- Founder: Ahmed Abdallah Mohamed Sambi
- Founded: 13 October 2013
- Ideology: Anti-imperialism Secularism
- International affiliation: World Anti-Imperialist Platform
- Colours: Green
- Assembly of the Union: 0 / 24

Website
- Website (archived)

= Juwa Party =

The Juwa Party (Parti Juwa, PJ) is a political party in the Comoros. The party was established by former president Ahmed Abdallah Mohamed Sambi in 2013 and became the main opposition party in 2015. After boycotting the 2020 elections, it currently has no representation in parliament.

==History==
The party was established on 30 October 2013 by former President Ahmed Abdallah Mohamed Sambi; "Juwa" is the Comorian word for "Sun". In the 2015 parliamentary elections it emerged as the second-largest faction in the Assembly of the Union, winning seven of the 24 directly elected seats. The party did not contest the 2016 presidential elections.

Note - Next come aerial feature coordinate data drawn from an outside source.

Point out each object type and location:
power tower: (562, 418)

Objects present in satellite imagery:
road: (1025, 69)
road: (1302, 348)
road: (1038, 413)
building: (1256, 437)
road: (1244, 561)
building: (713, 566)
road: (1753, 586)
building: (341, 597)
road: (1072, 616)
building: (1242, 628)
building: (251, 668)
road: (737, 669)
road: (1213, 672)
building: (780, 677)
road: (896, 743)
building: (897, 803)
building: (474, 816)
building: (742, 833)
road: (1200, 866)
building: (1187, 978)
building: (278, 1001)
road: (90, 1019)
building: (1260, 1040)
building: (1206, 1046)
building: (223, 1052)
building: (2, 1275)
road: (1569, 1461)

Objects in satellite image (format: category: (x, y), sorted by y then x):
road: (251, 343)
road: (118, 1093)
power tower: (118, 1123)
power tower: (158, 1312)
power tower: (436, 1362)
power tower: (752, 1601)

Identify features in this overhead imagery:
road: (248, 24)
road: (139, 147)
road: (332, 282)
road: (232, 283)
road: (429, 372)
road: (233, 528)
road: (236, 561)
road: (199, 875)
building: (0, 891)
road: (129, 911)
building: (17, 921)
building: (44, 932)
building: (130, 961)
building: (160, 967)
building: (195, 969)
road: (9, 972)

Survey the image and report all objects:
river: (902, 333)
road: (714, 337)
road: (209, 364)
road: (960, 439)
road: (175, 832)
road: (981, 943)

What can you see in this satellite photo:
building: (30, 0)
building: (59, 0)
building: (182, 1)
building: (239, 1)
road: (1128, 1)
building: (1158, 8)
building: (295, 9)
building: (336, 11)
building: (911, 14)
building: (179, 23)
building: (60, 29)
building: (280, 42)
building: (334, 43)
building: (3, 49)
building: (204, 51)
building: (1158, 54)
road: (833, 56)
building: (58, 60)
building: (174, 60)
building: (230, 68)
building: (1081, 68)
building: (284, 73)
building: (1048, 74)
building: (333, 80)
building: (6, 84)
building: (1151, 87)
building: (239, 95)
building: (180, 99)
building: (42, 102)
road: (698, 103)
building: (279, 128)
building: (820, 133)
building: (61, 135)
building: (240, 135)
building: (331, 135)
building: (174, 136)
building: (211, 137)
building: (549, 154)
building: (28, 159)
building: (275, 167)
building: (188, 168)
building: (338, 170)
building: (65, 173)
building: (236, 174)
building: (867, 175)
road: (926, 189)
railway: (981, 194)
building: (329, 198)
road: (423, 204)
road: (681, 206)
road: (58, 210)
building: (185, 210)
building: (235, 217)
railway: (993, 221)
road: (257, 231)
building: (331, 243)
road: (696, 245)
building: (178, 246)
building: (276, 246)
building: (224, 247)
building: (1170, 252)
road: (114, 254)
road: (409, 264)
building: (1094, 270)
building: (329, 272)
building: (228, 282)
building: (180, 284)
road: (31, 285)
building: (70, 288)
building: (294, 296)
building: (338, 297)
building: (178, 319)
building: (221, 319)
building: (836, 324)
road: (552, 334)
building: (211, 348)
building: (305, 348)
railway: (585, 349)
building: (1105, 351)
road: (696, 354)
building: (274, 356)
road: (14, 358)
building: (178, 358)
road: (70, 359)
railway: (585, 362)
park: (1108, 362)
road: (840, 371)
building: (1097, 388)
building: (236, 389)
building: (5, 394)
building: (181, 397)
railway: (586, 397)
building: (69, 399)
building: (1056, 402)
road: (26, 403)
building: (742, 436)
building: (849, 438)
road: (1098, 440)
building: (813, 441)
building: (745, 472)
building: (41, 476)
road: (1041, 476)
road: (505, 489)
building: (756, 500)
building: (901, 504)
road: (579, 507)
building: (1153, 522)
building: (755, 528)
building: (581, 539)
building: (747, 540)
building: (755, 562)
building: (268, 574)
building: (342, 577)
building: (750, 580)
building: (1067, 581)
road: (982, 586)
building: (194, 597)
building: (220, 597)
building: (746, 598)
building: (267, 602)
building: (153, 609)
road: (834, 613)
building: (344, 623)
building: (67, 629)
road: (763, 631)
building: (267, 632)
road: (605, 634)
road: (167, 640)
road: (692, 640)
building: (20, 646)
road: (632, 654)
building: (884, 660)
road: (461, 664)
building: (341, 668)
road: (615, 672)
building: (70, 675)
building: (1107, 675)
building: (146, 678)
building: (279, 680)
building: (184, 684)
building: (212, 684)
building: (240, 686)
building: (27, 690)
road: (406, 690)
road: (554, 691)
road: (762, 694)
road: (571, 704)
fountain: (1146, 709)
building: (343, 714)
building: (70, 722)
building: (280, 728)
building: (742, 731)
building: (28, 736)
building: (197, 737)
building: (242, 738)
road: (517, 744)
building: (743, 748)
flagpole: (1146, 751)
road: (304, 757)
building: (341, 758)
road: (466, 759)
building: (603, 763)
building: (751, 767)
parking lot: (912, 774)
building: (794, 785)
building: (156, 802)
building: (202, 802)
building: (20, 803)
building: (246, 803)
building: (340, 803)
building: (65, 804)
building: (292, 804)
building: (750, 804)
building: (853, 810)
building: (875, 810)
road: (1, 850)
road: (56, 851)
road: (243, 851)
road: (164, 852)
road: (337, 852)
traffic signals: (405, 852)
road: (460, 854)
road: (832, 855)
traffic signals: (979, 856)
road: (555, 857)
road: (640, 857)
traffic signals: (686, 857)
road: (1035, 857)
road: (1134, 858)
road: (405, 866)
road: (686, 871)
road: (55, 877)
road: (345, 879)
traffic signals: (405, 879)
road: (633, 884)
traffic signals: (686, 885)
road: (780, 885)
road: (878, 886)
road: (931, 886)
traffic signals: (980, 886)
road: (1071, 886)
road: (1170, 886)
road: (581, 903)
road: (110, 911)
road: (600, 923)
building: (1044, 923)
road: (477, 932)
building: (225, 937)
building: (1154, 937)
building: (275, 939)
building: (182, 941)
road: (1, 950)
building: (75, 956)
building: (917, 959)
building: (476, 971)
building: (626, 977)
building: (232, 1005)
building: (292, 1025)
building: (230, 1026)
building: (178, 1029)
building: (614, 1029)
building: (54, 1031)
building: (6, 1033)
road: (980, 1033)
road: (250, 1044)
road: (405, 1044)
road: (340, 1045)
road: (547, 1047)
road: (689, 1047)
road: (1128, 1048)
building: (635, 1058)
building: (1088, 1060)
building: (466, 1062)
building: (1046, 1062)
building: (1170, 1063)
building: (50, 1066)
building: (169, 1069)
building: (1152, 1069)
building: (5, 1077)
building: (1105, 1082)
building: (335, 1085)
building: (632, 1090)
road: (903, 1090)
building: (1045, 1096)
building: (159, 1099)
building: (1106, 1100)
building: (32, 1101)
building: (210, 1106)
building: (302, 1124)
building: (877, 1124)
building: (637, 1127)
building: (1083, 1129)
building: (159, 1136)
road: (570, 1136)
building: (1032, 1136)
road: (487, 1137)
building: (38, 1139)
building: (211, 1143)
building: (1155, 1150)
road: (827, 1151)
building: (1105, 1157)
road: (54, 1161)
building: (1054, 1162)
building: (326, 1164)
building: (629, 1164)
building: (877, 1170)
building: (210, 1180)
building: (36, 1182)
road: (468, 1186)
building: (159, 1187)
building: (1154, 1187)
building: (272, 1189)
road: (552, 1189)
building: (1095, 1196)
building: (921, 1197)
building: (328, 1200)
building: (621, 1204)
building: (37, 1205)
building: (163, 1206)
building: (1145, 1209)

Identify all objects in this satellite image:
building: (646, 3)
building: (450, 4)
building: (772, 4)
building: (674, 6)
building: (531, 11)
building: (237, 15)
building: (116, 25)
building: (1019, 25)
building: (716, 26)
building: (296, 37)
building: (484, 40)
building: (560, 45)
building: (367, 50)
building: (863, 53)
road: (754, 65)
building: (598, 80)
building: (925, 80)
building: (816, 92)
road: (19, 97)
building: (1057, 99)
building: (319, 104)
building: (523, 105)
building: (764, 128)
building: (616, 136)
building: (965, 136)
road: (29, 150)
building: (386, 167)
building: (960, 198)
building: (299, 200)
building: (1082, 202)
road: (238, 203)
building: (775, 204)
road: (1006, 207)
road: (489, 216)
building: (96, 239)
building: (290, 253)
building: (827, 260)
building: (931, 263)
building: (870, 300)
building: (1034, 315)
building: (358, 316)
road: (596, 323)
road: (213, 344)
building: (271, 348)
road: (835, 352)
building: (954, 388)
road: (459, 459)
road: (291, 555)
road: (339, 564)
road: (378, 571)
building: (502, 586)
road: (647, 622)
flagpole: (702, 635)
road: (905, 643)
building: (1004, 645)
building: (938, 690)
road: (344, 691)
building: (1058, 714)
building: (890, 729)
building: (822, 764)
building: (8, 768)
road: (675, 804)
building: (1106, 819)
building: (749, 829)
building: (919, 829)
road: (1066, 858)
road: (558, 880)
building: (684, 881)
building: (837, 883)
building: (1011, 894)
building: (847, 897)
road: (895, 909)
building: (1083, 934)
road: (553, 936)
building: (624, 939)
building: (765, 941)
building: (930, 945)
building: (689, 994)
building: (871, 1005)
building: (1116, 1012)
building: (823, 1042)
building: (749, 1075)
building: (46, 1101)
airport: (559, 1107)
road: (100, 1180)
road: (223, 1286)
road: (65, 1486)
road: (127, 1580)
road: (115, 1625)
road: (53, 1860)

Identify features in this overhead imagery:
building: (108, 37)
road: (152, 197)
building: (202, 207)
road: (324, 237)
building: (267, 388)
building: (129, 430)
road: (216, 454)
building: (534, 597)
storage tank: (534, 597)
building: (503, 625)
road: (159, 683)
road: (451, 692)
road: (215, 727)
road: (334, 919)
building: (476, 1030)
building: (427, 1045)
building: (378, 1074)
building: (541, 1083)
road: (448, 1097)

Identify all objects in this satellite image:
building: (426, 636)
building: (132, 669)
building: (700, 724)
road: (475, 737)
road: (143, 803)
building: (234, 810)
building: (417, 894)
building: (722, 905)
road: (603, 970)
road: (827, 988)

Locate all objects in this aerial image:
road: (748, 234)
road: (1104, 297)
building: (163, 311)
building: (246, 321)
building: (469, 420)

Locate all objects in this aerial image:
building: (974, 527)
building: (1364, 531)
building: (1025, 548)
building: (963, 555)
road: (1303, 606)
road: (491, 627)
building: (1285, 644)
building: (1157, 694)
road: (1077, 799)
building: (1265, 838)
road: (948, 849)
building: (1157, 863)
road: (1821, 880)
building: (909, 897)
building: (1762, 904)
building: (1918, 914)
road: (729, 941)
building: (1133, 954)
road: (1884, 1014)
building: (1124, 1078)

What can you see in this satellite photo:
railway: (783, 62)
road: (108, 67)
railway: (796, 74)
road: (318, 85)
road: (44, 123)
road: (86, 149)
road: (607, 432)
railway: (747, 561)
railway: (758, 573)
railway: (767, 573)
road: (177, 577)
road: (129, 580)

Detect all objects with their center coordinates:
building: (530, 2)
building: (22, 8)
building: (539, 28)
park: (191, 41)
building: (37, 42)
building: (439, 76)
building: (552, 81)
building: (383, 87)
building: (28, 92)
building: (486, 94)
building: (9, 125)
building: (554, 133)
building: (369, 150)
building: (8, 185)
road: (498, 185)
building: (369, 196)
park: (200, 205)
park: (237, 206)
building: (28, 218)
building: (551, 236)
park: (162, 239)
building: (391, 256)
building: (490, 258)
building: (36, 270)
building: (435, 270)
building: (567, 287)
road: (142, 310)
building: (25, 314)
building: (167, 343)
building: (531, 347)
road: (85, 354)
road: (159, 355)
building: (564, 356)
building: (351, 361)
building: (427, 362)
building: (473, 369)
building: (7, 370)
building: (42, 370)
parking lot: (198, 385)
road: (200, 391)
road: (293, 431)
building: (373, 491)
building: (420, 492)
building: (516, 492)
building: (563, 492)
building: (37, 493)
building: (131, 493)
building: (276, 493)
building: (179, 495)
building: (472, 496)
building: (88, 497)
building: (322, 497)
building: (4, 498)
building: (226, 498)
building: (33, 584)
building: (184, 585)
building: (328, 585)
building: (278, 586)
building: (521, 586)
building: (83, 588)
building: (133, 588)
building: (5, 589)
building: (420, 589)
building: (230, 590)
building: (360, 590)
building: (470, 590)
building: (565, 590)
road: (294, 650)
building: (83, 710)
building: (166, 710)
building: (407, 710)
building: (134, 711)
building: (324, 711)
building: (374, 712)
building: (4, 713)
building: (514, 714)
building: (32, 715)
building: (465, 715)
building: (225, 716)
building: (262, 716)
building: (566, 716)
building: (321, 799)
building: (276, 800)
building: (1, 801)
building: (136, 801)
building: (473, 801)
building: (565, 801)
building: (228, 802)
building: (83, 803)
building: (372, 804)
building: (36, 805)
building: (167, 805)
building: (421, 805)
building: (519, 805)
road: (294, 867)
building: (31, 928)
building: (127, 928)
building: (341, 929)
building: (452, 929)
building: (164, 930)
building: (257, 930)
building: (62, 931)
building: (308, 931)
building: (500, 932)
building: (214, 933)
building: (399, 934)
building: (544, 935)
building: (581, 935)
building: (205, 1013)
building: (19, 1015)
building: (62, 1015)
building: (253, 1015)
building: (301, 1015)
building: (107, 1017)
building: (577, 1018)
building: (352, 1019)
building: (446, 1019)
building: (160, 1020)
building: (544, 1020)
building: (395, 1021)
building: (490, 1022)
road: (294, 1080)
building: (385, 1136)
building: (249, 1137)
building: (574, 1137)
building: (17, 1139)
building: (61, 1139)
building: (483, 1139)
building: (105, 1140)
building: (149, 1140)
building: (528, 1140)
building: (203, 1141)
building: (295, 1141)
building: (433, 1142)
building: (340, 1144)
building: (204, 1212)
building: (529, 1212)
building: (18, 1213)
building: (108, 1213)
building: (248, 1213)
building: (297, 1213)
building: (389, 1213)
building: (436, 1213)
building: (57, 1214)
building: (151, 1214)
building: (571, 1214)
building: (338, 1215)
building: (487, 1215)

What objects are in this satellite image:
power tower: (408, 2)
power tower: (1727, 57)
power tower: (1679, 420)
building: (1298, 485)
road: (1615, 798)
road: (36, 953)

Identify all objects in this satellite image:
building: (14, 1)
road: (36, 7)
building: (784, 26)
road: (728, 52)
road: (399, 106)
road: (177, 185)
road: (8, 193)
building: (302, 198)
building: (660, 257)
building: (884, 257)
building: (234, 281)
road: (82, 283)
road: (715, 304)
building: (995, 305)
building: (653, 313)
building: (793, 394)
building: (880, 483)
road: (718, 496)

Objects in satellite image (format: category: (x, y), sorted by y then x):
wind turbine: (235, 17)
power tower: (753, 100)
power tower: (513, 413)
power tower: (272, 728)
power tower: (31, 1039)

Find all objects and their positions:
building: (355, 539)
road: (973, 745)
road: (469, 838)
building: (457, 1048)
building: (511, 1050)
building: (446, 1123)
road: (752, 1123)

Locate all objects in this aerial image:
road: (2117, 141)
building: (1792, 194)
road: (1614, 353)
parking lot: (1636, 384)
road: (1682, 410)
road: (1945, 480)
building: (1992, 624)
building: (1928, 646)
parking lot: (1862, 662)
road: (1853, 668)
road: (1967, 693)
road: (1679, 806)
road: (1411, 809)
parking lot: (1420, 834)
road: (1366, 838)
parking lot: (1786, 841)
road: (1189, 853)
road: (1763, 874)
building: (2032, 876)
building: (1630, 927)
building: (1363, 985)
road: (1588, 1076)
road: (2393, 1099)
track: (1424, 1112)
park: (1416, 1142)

In the 2019 presidential election, the Juwa Party candidate Ibrahim Mohamed Soulé was disqualified on the grounds that his application form was signed by the deputy secretary-general of the party and not the secretary-general of the party, Ahmed Al Barwane, who was in prison. Following the verdict, the party lent its support to independent candidate Mahamoudo Ahamada. Ahamada finished second with 15% of the vote, with President Azali Assoumani winning with 61%. Violent protests after the election, whose leaders included Juwa party members, were violently dispersed by the army. Ahamada subsequently became joint leader of the party with Sambi.

The Juwa Party and other opposition parties boycotted the 2020 parliamentary elections, claiming they had not obtained guarantees of a 'transparent, free and democratic' election, or the right of Comorian expatriates to vote.